■ PROBLEM STATEMENT ■
Beginning with the line that has "The code numbers" in it, transcribe the listing exactly through its final line, and add nothing.

■ SUPPLIED MATERIAL ■
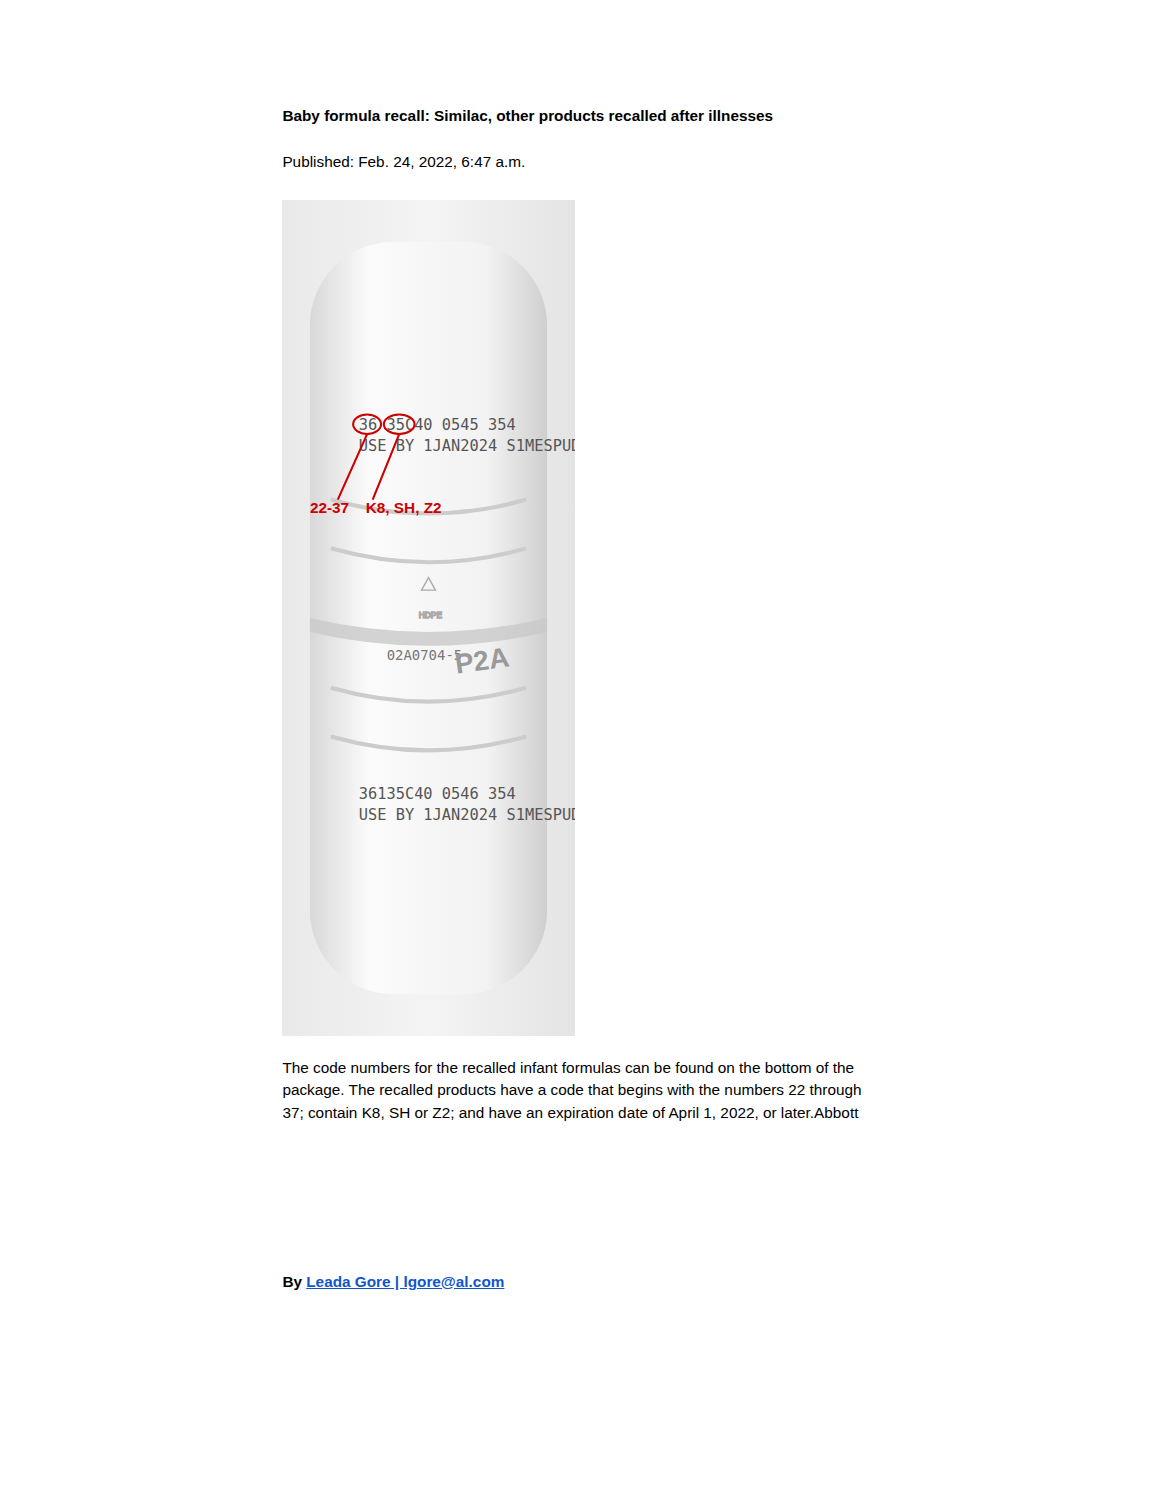Baby formula recall: Similac, other products recalled after illnesses
Published: Feb. 24, 2022, 6:47 a.m.
The code numbers for the recalled infant formulas can be found on the bottom of the package. The recalled products have a code that begins with the numbers 22 through 37; contain K8, SH or Z2; and have an expiration date of April 1, 2022, or later.Abbott
By Leada Gore | lgore@al.com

■ ANSWER SECTION ■
The code numbers for the recalled infant formulas can be found on the bottom of the package. The recalled products have a code that begins with the numbers 22 through 37; contain K8, SH or Z2; and have an expiration date of April 1, 2022, or later.Abbott
By Leada Gore | lgore@al.com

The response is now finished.